La recourante sera par ailleurs condamnée à verser une somme de 1'400 fr. à l'intimée, à titre de dépens de recours, débours et TVA inclus, (art. 20 et 23 LaCC; art. 85, 89 et 90 RTFMC). Il n'y a pas de motif en l'espèce de s'écarter des règles précitées et d'allouer un montant supérieur. Le montant des honoraires qui figure sur le relevé produit devant la Cour est supérieur au montant, non contesté, des dépens alloués par le Tribunal alors que les dépens de recours doivent être moindres et le document produit n'est pas une note d'honoraires, mais un simple relevé d'activité.

* * * * *


PAR CES MOTIFS,
La Chambre civile :


A la forme :

Déclare recevable le recours interjeté le 20 janvier 2023 par A______ SA contre le jugement JTPI/236/2023 rendu le 4 janvier 2023 par le Tribunal de première instance dans la cause C/13068/2022-20 SML en tant qu'il est dirigé contre B______.

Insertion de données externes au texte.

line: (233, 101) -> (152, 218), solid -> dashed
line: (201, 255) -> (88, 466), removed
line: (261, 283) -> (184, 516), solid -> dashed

Le déclare irrecevable en tant qu'il est dirigé contre l'"HOIRIE DE FEU M. C______".

Au fond :

Rejette ce recours.

Déboute les parties de toutes autres conclusions.

Sur les frais :

Arrête les frais judiciaires de recours à 1'325 fr., les met à la charge de A______ SA et les compense avec l'avance fournie, qui reste acquise à l'Etat de Genève à due concurrence.

Invite les Services financiers du Pouvoir judiciaire à restituer 200 fr. à A______ SA.

Condamne A______ SA à verser à B______ une somme de 1'400 fr. à titre de dépens de recours.

Siégeant :

Monsieur Laurent RIEBEN, président; Madame Fabienne GEISINGER-MARIETHOZ, Monsieur Ivo BUETTI, juges; Madame Laura SESSA, greffière.

 

Le président :

Laurent RIEBEN

 

La greffière :

Laura SESSA

 

 

 

 

 

 


 

 

Indication des voies de recours :

 

Conformément aux art. 72 ss de la loi fédérale sur le Tribunal fédéral du 17 juin 2005 (LTF; RS 173.110), le présent arrêt peut être porté dans les trente jours qui suivent sa notification avec expédition complète (art. 100 al. 1 LTF) par-devant le Tribunal fédéral par la voie du recours en matière civile.

 

Le recours doit être adressé au Tribunal fédéral, 1000 Lausanne 14.

 

Valeur litigieuse des conclusions pécuniaires au sens de la LTF supérieure ou égale à 30'000 fr.